**Excerpt provided**
--
It was painted in 1887 in Broadway, Worcestershire. I had the good fortune to see the execution of it from start to finish and it showed one interesting and indicative side of its author's methods. Each evening at twenty-five minutes to seven, Sargent dropped his tennis racquet and lugged his big canvas from the studio into the garden. Until just seven, that is to say while the effect of light lasted, he painted away like mad, then carried the thing back, stood it against the studio wall and we spectators admired. Each morning, when after breakfast we went into the studio, we found the canvas scraped down to the quick. This happened for many days, then the picture, daughter of repeated observation and reflection, suddenly came to stay.

Now the comment adduced above might be true, that this was an impression set down in twenty-five minutes in its essentials, but it was the sum of a dozen times twenty-five minutes of impression, with hours for reflection left between each one of those periods and its successor. The picture became thereby the result of a developed thought, emended, pruned, corrected. Sargent undoubtedly did not say with Goethe, "Stand, ye are perfect," for he was not poetizing, but he paused for the same reason, namely that his creation had reached the point which he felt able to attain. His swiftness was a precipitation of thought, not merely a habit or inclination or instinct.

And I am reminded of a story about him, true or untrue. When still quite a young man, in France or England, he was walking in the country by the side of a stream. A fisherman, an 'Arry or a Gugusse, called him opprobrious names, possibly as a relief from boredom or vexation owing to the unsuccessfulness of his catch; he did catch something eventually. Sargent continued his walk for a time without turning his head—disappeared even, but reappeared, handled the fisherman in such a way that the latter remembered the incident, after which, he—Sargent—resumed his promenade. The reflection, swiftness, and thoroughness of the artist's methods and technique may all be seen in the story.

Said my master, Léon Bonnât, to me, one day, "Pour faire vraiment bien, il faut faire tout du premier coup,” and added after a few seconds of reflection, "et encore on ne peut rien faire du premier coup." Sargent showed by the manner of his attack that he agreed with the first half of Bonnât’s dictum—and the cracking and color-changing on some of his canvases where overpainting had occurred, proved the truth of the latter half of the French painter's insistence. And yet and yet—some of Sargent's water colors, some surfaces where the painter could not fumble without our detection, seem almost to demonstrate that he could achieve the impossible and finish "du premier coup."

“Are you a man or a meeracle," said the soldier to Kipling's Mulvaney when the latter rode the mad elephant. "Betwixt and bechune" said Mulvaney, and so Sargent in some of his water colors approaches the miraculous. One has seen notices of more recent water colors by other men, calling them finer than Sargent’s because “more direct.” That is because their authors had stopped short on the road, which he continued upon. Stopping is the beginner’s refuge, and is backed by the answer heard in every art school to the question, "Why did you not go further?" ''Because I was afraid I should lose what I had already." Now assuredly nobody knew better than Sargent that over-elaboration kills the vital look of a work, but Sargent could go further than most people before over-elboration was encountered, and one likes to feel with him and with Robert Browning, "Ah, but a man's reach should exceed his grasp."
--
**Directives**
(1) Name every writer mentioned in the recollection of Sargent.
(2) Duplicate the recollection of Sargent from "It was painted" up to and including "came to stay.".
The material that comes next has no role in this work.

Collected data
--
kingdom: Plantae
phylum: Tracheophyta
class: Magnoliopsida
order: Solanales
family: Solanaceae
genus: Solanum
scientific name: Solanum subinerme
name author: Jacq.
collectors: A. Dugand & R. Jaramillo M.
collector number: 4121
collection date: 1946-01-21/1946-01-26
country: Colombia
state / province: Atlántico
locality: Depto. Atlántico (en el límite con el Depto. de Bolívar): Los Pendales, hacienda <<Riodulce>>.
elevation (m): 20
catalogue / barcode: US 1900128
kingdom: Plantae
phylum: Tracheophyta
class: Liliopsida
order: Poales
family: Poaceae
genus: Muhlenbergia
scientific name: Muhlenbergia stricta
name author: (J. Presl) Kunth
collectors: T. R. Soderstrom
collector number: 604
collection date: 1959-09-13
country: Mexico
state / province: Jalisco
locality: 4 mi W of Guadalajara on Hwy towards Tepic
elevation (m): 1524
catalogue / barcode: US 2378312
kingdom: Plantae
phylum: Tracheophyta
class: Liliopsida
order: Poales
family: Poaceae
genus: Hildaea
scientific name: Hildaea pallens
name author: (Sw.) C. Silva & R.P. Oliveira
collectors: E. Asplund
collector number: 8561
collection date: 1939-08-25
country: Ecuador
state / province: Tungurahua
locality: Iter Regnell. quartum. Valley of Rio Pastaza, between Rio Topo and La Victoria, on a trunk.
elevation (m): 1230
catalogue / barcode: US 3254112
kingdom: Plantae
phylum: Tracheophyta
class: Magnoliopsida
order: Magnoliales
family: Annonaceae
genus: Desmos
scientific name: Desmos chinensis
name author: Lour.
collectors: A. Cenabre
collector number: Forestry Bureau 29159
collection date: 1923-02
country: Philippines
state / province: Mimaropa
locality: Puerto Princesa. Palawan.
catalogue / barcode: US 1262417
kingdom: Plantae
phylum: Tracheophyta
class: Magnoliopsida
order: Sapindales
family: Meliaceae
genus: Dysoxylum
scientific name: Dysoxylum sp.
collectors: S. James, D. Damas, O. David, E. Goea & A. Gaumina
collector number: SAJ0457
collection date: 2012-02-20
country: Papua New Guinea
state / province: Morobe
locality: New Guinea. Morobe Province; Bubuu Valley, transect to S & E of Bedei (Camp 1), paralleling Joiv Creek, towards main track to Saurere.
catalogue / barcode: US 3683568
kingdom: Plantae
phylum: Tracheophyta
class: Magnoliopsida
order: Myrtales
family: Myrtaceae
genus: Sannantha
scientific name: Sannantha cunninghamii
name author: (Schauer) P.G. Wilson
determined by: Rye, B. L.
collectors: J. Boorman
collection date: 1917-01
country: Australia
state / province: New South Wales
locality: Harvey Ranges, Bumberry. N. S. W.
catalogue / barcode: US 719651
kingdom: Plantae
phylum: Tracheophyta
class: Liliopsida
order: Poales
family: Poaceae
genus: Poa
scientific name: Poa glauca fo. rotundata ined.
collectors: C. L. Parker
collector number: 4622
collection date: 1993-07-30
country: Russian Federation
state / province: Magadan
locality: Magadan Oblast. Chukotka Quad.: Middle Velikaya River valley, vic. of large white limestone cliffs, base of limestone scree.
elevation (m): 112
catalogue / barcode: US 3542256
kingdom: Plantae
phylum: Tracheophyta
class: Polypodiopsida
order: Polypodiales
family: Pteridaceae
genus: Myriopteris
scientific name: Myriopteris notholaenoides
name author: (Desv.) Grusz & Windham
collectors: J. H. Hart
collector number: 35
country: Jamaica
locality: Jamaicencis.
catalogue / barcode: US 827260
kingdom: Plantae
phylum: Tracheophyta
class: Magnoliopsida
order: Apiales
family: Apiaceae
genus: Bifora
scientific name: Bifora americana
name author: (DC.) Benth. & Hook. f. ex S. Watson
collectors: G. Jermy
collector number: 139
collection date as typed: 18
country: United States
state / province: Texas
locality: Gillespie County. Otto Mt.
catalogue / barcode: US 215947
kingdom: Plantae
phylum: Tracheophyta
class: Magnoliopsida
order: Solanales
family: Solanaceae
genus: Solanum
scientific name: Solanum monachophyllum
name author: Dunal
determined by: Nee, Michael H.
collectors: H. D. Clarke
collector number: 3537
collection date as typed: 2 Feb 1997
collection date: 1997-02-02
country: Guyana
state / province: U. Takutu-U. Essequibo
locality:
--
**Solutions to each task**
(1) Goethe, Kipling, Robert Browning

(2)
It was painted in 1887 in Broadway, Worcestershire. I had the good fortune to see the execution of it from start to finish and it showed one interesting and indicative side of its author's methods. Each evening at twenty-five minutes to seven, Sargent dropped his tennis racquet and lugged his big canvas from the studio into the garden. Until just seven, that is to say while the effect of light lasted, he painted away like mad, then carried the thing back, stood it against the studio wall and we spectators admired. Each morning, when after breakfast we went into the studio, we found the canvas scraped down to the quick. This happened for many days, then the picture, daughter of repeated observation and reflection, suddenly came to stay.